PASSAGE =>
▽
Output is an object for storing key/value pairs to be written to an output stream.

Basic Operations

# Set values
output[:name] = 'John'
output[:last_name] = 'Doe'

# Get all keys
output.keys

# Check if key exists
output.key?(:name)

# Iterate through keys and values
output.each do |k, v|
  puts "#{k}:#{v}"
end

# Add hash to output
output << { age: 22 }
puts output[:age]  # 22

# Add array to output
output << [1, 2, 3, 4]
puts output['datap']  # [1, 2, 3, 4]

# Clear output
output.clear

Output Methods

to_s(template = nil): Convert output to string (optional ERB template)
to_uri(uri, options = {}): Write output to a URI
- Options:
- template: ERB template file
- content_type: MIME type
- tar: Create a tar file (true/false)
- tar_name: Custom name for tar file
to_tmp_file(template, directory): Write to temporary file
to_xml(options = {}): Convert to XML
- Options:
- template: ERB template
- root: Root element name (defaults to 'data')
△
REQUIRED WORK =>
1) Copy the Output object text word for word, everything from "- tar_name: Custom" down to "(defaults to 'data')".
2) Carry on the Output object text from the point where it stops.
The records have no connection to the text on the Output object.

[Recorded data]
▽
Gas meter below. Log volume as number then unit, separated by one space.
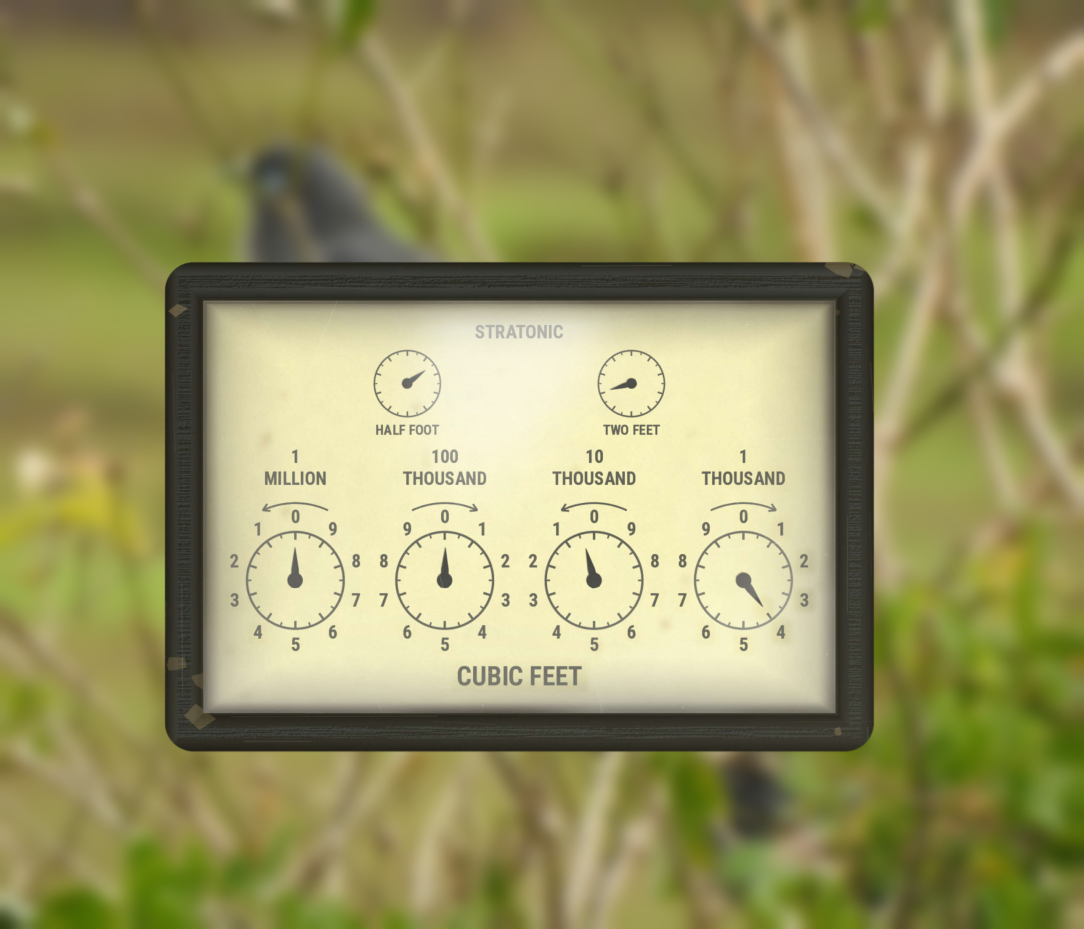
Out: 400 ft³
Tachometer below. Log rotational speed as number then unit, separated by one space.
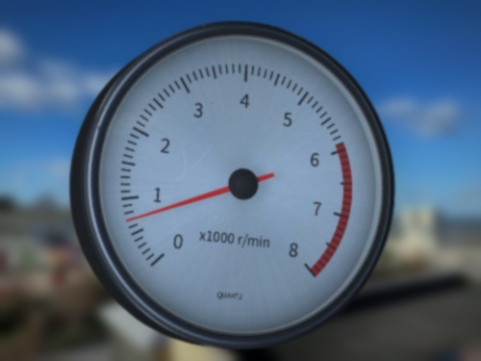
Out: 700 rpm
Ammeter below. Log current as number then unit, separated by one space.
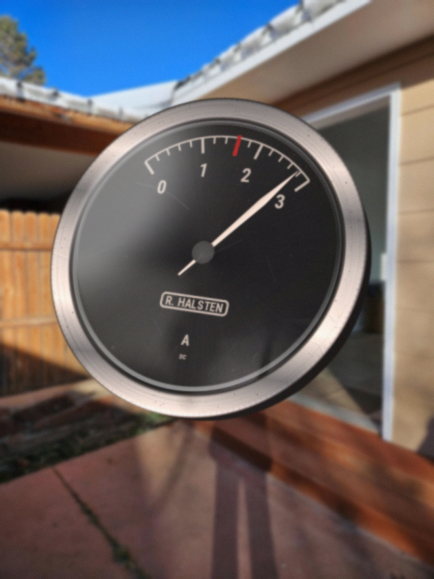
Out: 2.8 A
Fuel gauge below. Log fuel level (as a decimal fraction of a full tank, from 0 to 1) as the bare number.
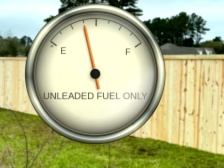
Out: 0.375
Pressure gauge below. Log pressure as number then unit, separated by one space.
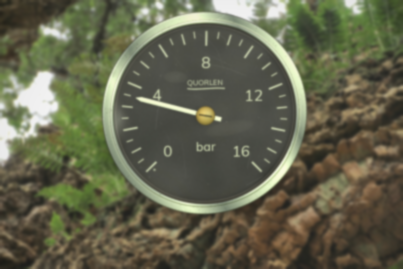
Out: 3.5 bar
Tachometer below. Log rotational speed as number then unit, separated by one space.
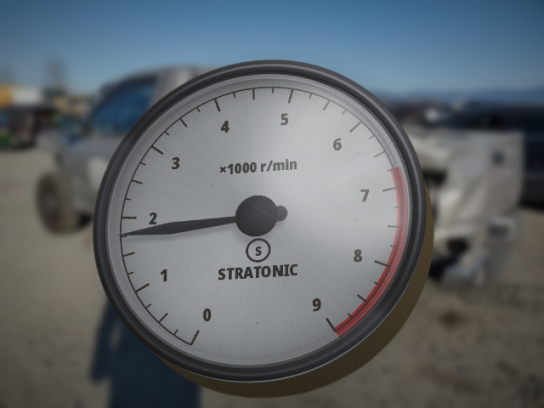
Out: 1750 rpm
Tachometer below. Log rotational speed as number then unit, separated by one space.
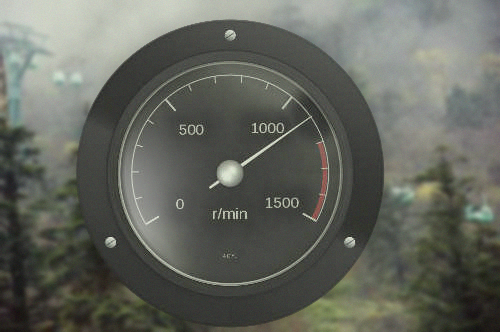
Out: 1100 rpm
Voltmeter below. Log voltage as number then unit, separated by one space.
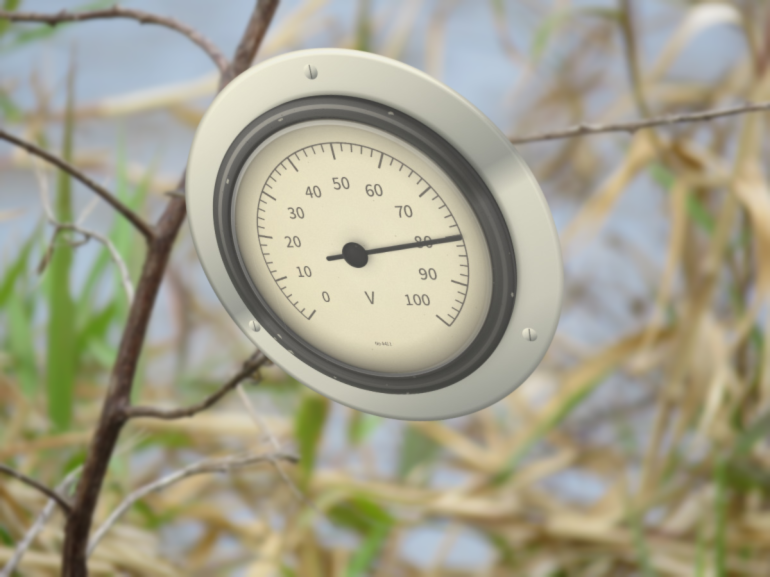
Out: 80 V
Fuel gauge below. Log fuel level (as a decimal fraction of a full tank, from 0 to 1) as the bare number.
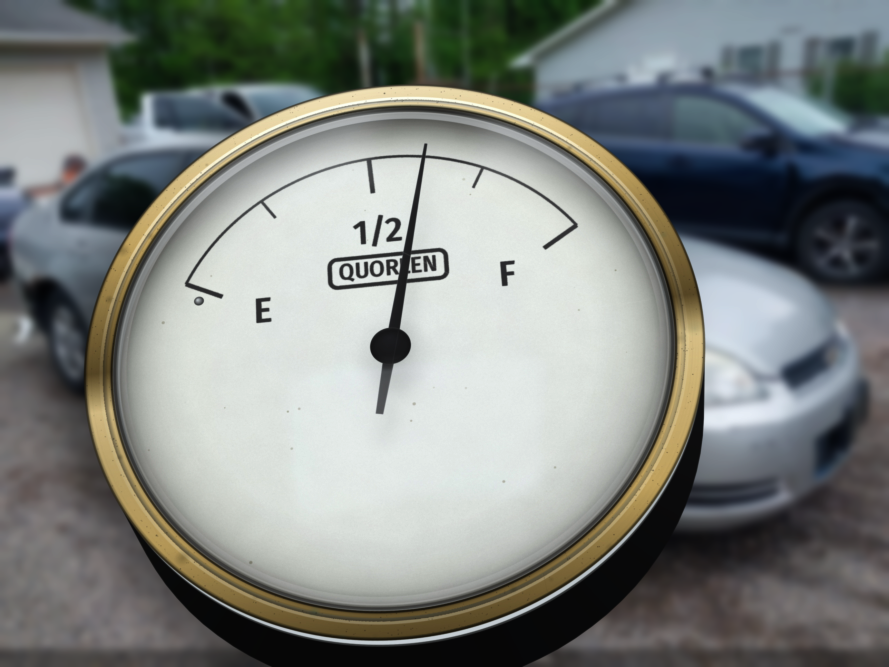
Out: 0.625
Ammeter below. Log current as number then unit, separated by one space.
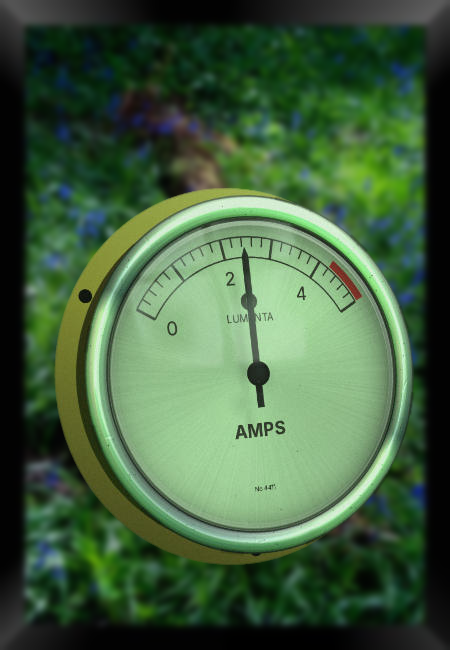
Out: 2.4 A
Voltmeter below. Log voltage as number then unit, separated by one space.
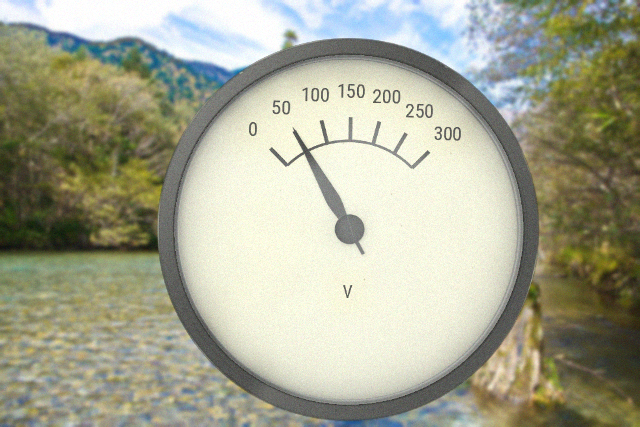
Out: 50 V
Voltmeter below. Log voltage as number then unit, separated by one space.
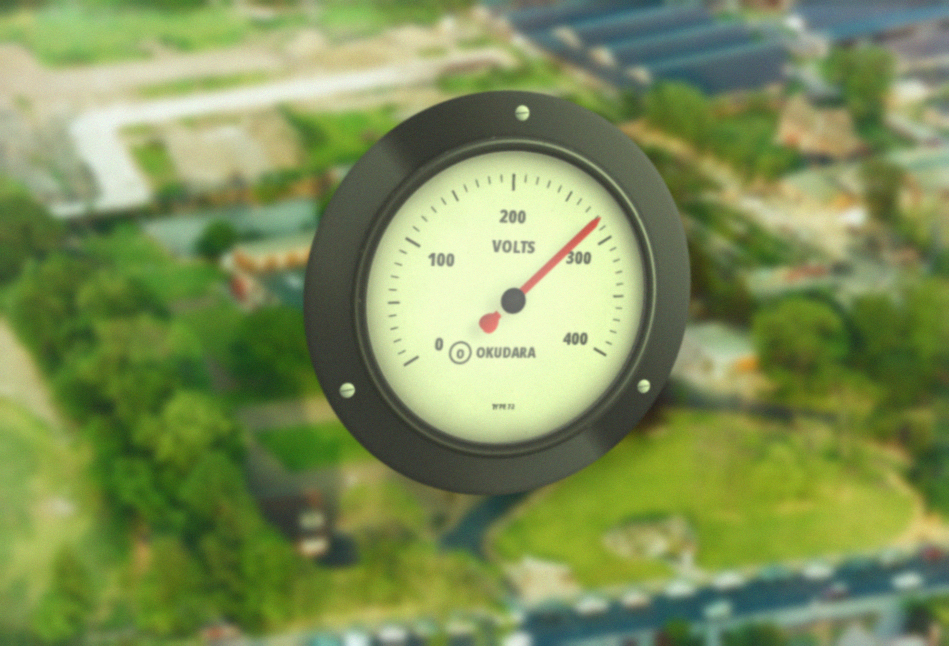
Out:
△
TASK RESPONSES =>
1)
- tar_name: Custom name for tar file
to_tmp_file(template, directory): Write to temporary file
to_xml(options = {}): Convert to XML
- Options:
- template: ERB template
- root: Root element name (defaults to 'data')

2)
to_json: Convert to JSON
flatten: Flatten nested structures
crush: Compress output
raw: Get raw output data

Examples

Using ERB templates:

# Template (test.erb)
# <names>
#     <combined><%= data[:name] %> <%= data[:last_name] %></combined>
#     <%= print data, :name, :first_name %>
#     <%= print data, :last_name %>
# </names>

# Generate string from template
result = output.to_s("test.erb")

# Without template
result = output.to_s

Writing to files:

# Write to file with template
output.to_uri(
  "file://data.xml",
  {template: "test.erb", content_type: "application/xml"}
)

# Write to file without template
output.to_uri("file://data.json", {content_type: "application/json"})

Creating tar archives:

# Create tar with random name
data = output.to_uri(
  "file://data.json",
  {content_type: "application/json", tar: true}
)

# Create tar with specific name
data = output.to_uri(
  "file://./test.json",
  {
    template: "test.erb",
    content_type: 'application/json',
    tar_name: "test.tar.gz"
  }
)

Filter

Filter data from a hash using JSONPath.

# Extract data using JSONPath
filtered_data = filter(data, "$..metadata.record")

Rules

Rules provide a systematic way to transform data using three components:

A destination tag
A JSONPath filter to get the data
A lambda function to execute on every filter hit

Example Rule Sets

RULE_SETS = {
  # Simple filter
  'rs_only_filter' => {
    'only_filter' => "$.title"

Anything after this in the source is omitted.